■ **WRITTEN TASK**:
Convert every line of text in the material below into a JSON list of strings, one string per line, leaving out blank lines. Don't include the pictures in your answer.

■ **ENTRIES SUPPLIED**:
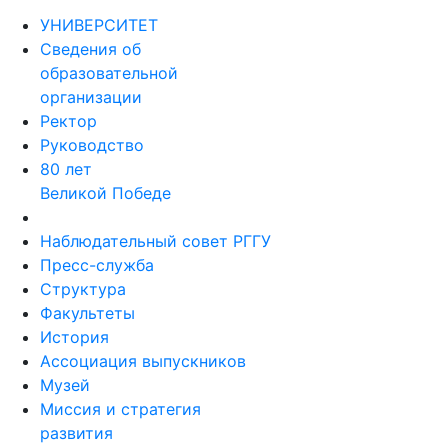
УНИВЕРСИТЕТ
Сведения об
образовательной
организации
Ректор
Руководство
80 лет
Великой Победе
Наблюдательный совет РГГУ
Пресс-служба
Структура
Факультеты
История
Ассоциация выпускников
Музей
Миссия и стратегия
развития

■ **COMPLETED EXERCISE**:
[
  "УНИВЕРСИТЕТ",
  "Сведения об",
  "образовательной",
  "организации",
  "Ректор",
  "Руководство",
  "80 лет",
  "Великой Победе",
  "Наблюдательный совет РГГУ",
  "Пресс-служба",
  "Структура",
  "Факультеты",
  "История",
  "Ассоциация выпускников",
  "Музей",
  "Миссия и стратегия",
  "развития"
]